▶ _Questions to answer_:
a. For each of the statements (i), (ii) and (iii) below, indicate whether it agrees with the fish-identification thread. Answer yes or no for each, and quote the exact words from the thread that decide it.

(i) The person who started the thread gives both cichlids as roughly 3 inches long.
(ii) Chester B judges one of the two fish to be a female.
(iii) noki states that Fryeri females show blue color.
b. Reproduce the stretch of the fish-identification thread from "## Chester B" through "prove me wrong.", substituting "crossbreed" for "hybrid".

# Please help, Sciaenochromis fryeri? LFS says "Electric Blue"



## wrhyatt (Jan 22, 2013)

I picked up two cichlids sold as Sciaenochromis Fryeri. The darker one appears to be S. Fryeri, the lighter one doesn't look like a true S. Fryeri, no stripe on top of face, yellow strip length of dorsal. Is it possible that it's still a juvenile? A hybrid? They are both roughly 3" in length, tip to tip. I would like to get S. Fryeri females, that's what I thought this lighter one would be, but the sharp point of the dorsal makes me think it's a male. (I am unsure of the age for both fish). Any help would be appreciated, thanks.


cic by william.hyatt, on Flickr


cic2 by william.hyatt, on Flickr


cic5 by william.hyatt, on Flickr


cic9 by william.hyatt, on Flickr


cic12 by william.hyatt, on Flickr


----------



## Chester B (Dec 28, 2012)

Both males, one Sc. Fryeri and one hybrid.


----------



## wrhyatt (Jan 22, 2013)

Thanks, that's what I believe, I was just hoping someone might prove me wrong.


----------



## noki (Jun 13, 2003)

Fryeri females, as with most Haps and all Aulonocara show no blue color.

Not sure what the imposter is... reminds me of Otopharynx lithobates, and could be hybrid of that also.


----------



## 13razorbackfan (Sep 28, 2011)

noki said:


> Fryeri females, as with most Haps and all Aulonocara show no blue color.
> 
> Not sure what the imposter is... reminds me of Otopharynx lithobates, and could be hybrid of that also.


First thing I thought of as well maybe a hybrid lithobates/fryeri. Body shape is all fryeri but some coloration resembles lithobates.

(Data entries)
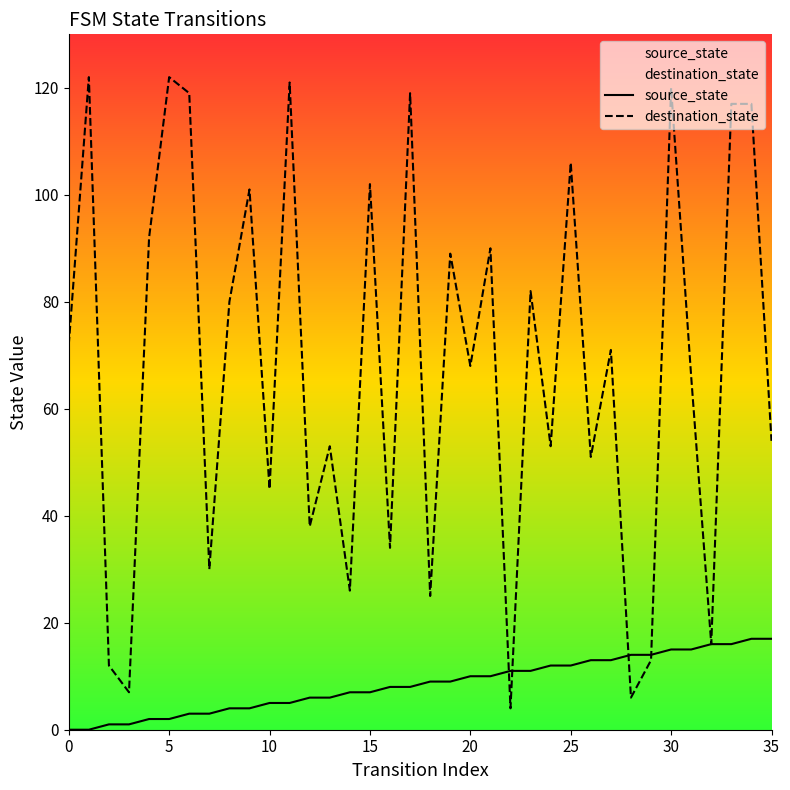

What is the approximate value of destination_state at 11, to the nearest 5?

120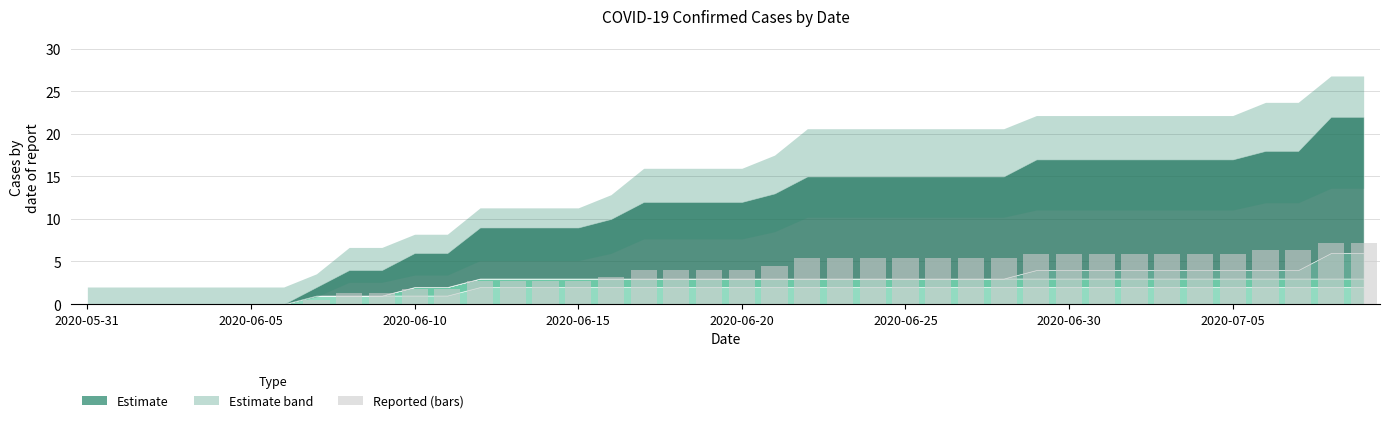

What is the sum of all values?

147.2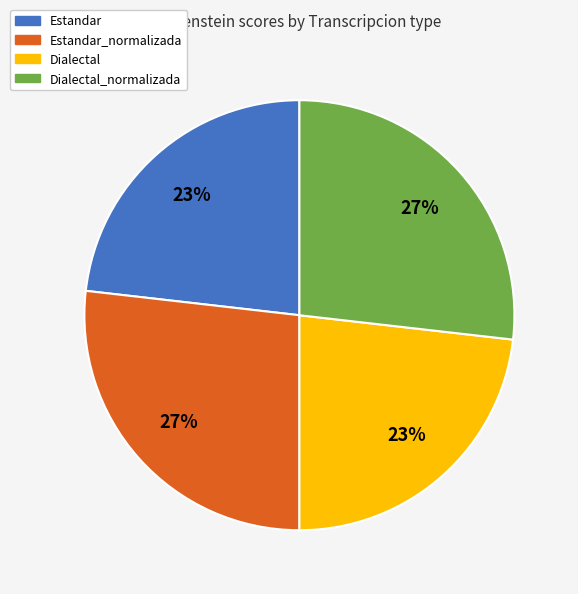

Is there a majority slice in this chart?

No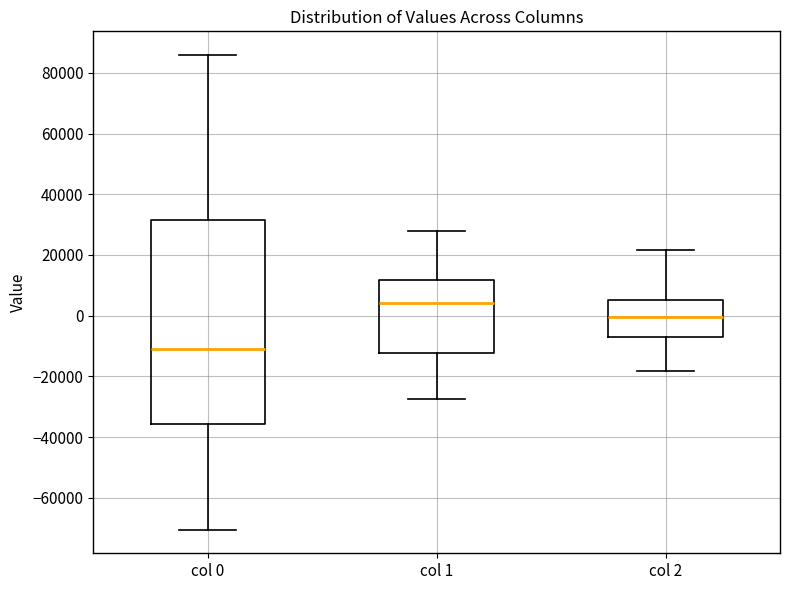

Reading left to right, read every box against the y-axis: the position of its median line, the range the box covers, and the ends of its whiskers. The values are not printed on the chart, so give them approximately, as read against the axis.

col 0: median -10000, box -36000 to 32000, whiskers -70000 to 86000
col 1: median 4000, box -12000 to 12000, whiskers -28000 to 28000
col 2: median 0, box -8000 to 6000, whiskers -18000 to 22000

▶ _Answers for the tasks_:
a.
(i) Yes: "They are both roughly 3" in length, tip to tip."
(ii) No: "Both males, one Sc. Fryeri and one hybrid."
(iii) No: "Fryeri females, as with most Haps and all Aulonocara show no blue color."

b.
## Chester B (Dec 28, 2012)

Both males, one Sc. Fryeri and one crossbreed.


----------



## wrhyatt (Jan 22, 2013)

Thanks, that's what I believe, I was just hoping someone might prove me wrong.